→ **YOUR ASSIGNMENT**: Could you filter the data below down to the lines that hold the word "sitting"?

→ **EXERCISE INPUT**:
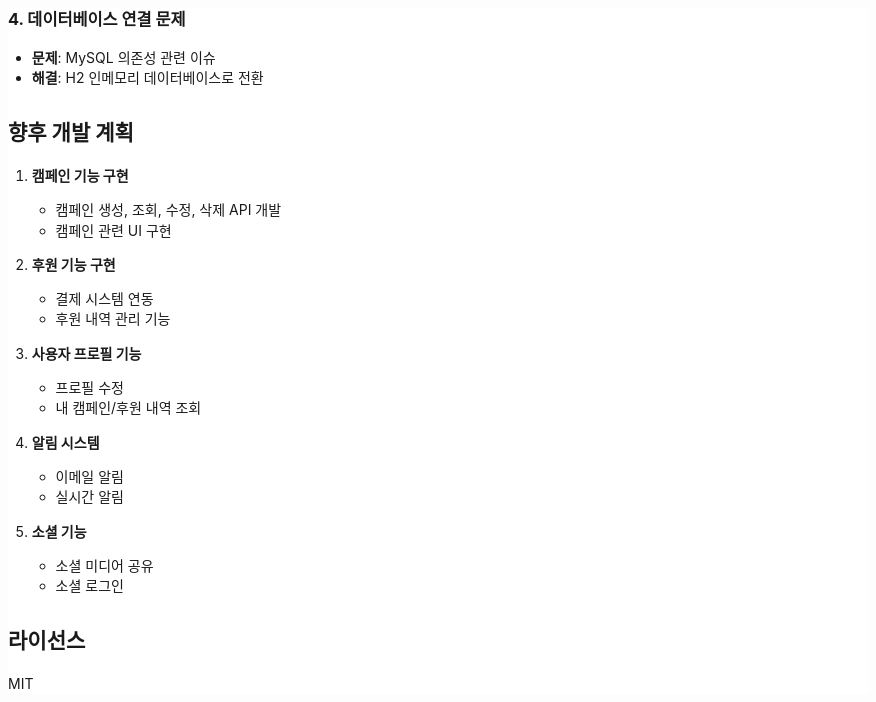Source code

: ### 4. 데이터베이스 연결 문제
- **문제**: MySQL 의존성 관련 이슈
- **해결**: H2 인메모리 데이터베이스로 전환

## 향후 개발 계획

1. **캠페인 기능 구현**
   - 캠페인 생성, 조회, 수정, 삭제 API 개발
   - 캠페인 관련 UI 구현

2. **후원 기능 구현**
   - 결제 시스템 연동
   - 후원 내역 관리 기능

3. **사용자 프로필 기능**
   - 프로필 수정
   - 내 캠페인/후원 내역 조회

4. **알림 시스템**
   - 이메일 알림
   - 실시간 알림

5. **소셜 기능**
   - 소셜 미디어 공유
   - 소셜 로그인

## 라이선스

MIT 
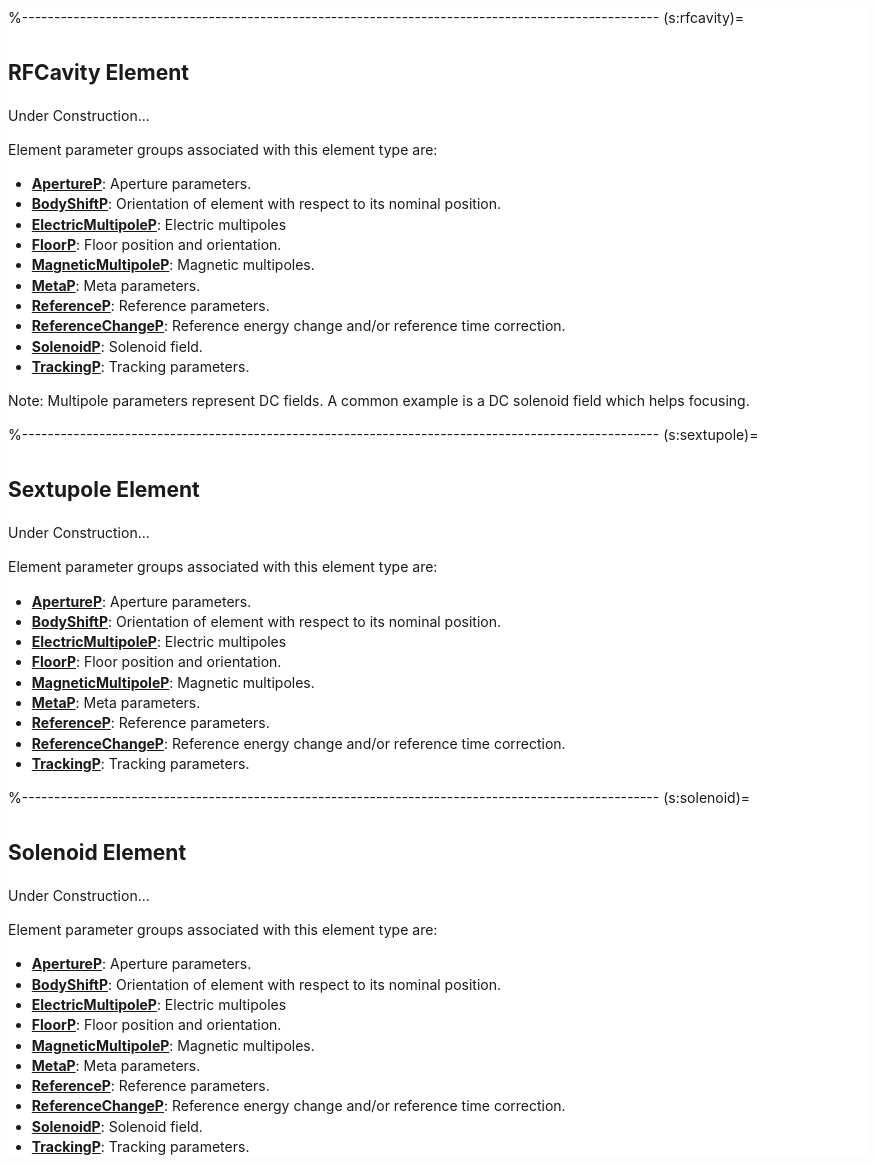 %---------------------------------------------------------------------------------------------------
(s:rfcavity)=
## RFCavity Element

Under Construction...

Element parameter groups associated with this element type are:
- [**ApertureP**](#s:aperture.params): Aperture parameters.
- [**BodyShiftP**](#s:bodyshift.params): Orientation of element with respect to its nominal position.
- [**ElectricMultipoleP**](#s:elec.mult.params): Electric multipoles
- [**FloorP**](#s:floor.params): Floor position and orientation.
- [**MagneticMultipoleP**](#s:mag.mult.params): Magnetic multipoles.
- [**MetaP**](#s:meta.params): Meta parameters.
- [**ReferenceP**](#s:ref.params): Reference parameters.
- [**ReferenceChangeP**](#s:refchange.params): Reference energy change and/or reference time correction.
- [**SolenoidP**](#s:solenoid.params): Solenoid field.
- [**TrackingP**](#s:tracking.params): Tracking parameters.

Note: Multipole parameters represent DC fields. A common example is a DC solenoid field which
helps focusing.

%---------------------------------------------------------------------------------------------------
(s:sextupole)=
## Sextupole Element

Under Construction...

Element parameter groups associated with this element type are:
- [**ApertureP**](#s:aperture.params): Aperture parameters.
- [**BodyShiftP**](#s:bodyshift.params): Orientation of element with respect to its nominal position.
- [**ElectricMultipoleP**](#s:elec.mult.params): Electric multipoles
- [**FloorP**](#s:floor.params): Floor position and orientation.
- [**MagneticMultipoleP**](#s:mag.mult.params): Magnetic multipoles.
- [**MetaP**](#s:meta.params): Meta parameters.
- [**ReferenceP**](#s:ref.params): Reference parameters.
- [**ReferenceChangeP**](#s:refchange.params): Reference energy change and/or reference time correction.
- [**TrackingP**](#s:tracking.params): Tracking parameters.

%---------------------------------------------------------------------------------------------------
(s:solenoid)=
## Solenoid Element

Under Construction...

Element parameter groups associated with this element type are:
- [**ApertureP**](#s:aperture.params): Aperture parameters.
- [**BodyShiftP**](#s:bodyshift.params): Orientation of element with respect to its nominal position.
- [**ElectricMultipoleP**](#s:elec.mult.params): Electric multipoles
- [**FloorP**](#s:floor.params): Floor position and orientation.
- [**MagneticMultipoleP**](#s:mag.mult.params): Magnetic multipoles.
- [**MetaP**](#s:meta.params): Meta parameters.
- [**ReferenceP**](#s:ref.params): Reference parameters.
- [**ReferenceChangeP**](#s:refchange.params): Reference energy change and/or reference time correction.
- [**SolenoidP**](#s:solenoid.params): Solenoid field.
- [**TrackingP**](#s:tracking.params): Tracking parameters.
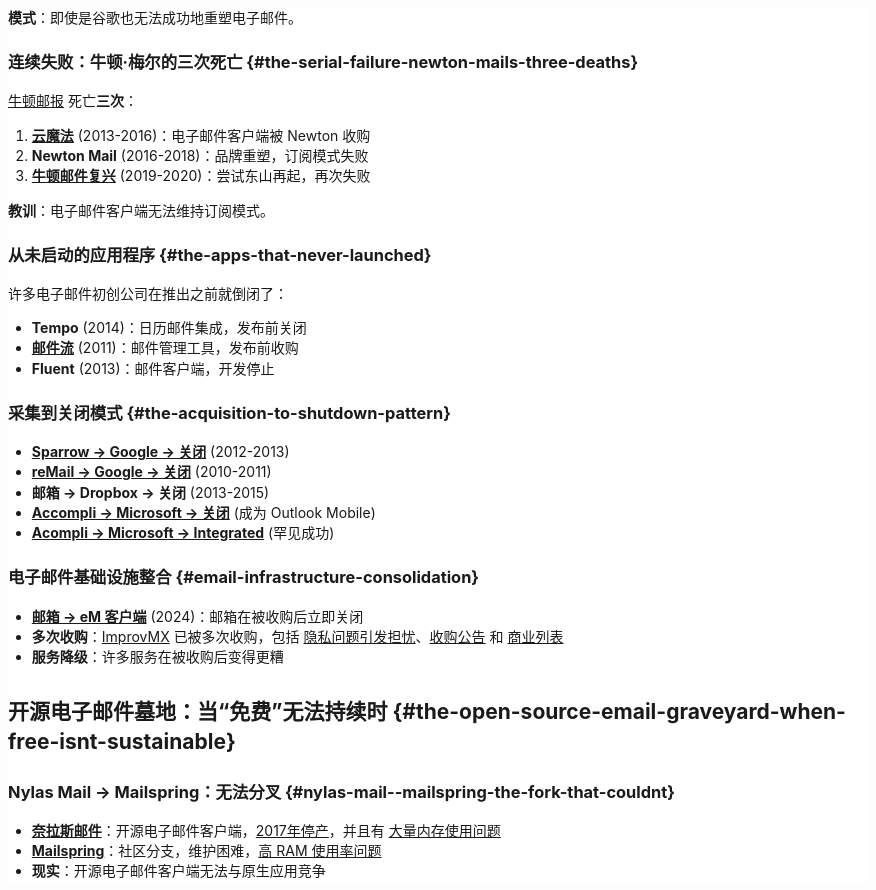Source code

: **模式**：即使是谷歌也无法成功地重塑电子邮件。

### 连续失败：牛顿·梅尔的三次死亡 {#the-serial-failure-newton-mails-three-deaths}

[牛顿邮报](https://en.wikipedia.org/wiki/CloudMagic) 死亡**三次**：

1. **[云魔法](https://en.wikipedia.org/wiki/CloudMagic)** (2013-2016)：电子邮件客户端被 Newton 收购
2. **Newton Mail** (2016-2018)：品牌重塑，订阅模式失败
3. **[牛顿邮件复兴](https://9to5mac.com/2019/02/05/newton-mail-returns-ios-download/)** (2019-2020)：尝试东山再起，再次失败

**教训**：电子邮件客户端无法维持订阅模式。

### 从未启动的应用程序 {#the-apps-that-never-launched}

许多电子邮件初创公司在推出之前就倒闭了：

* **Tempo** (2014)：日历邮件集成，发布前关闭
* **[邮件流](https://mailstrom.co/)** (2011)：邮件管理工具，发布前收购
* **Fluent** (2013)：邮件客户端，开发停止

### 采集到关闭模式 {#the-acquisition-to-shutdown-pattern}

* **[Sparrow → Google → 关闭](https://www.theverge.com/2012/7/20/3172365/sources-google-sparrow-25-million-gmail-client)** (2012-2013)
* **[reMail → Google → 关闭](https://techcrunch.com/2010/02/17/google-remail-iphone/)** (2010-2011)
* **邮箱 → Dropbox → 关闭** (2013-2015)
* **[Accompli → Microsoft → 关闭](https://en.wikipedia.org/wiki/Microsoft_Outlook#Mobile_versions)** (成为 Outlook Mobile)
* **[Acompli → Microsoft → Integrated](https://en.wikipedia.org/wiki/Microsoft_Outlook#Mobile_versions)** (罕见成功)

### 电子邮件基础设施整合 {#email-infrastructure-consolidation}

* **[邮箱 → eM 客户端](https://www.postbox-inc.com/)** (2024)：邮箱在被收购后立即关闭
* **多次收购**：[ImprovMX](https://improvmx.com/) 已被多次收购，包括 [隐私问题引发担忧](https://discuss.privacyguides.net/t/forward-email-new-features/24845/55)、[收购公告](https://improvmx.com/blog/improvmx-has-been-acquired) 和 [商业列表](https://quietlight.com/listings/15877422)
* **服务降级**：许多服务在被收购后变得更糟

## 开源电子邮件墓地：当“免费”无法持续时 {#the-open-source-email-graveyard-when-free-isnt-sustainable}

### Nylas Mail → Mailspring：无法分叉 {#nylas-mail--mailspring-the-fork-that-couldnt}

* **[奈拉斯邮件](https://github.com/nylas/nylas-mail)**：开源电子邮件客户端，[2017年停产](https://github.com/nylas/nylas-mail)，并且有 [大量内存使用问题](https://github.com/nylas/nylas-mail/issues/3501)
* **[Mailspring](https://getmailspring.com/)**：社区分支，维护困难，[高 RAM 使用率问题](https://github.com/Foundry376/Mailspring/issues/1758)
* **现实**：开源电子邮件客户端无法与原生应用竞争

* * *

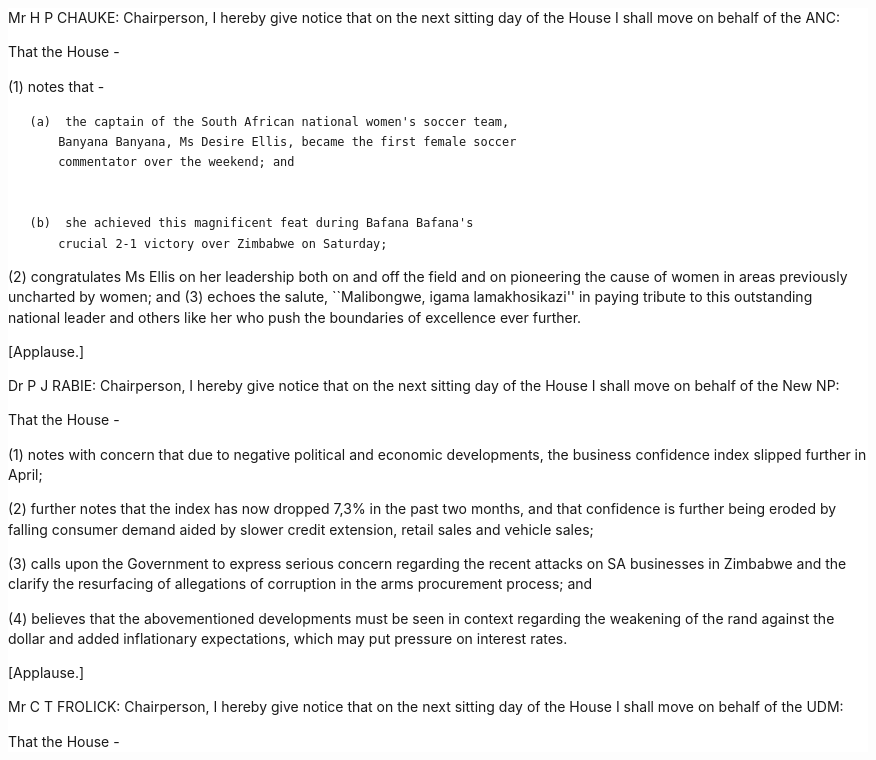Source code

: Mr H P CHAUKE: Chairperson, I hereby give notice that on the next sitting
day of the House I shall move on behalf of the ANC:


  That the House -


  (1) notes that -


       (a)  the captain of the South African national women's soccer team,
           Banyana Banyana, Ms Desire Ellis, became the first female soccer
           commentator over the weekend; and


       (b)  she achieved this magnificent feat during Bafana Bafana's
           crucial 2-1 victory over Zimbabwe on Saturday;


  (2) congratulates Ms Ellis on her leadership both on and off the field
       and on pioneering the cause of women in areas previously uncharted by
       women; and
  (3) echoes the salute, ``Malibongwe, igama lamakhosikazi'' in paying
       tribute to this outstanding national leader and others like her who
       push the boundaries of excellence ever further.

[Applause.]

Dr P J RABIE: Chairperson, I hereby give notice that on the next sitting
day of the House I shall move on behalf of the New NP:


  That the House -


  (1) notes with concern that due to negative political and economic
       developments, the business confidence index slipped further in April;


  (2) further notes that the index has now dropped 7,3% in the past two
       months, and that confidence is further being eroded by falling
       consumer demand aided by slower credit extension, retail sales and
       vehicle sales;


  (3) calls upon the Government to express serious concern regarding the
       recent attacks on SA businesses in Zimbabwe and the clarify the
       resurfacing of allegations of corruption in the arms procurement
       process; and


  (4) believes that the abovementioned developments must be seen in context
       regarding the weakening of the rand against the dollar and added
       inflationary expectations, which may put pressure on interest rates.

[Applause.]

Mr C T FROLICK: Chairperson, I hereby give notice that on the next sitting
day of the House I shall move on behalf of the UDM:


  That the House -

→ **REPLY**:
: Mr H P CHAUKE: Chairperson, I hereby give notice that on the next sitting
Dr P J RABIE: Chairperson, I hereby give notice that on the next sitting
Mr C T FROLICK: Chairperson, I hereby give notice that on the next sitting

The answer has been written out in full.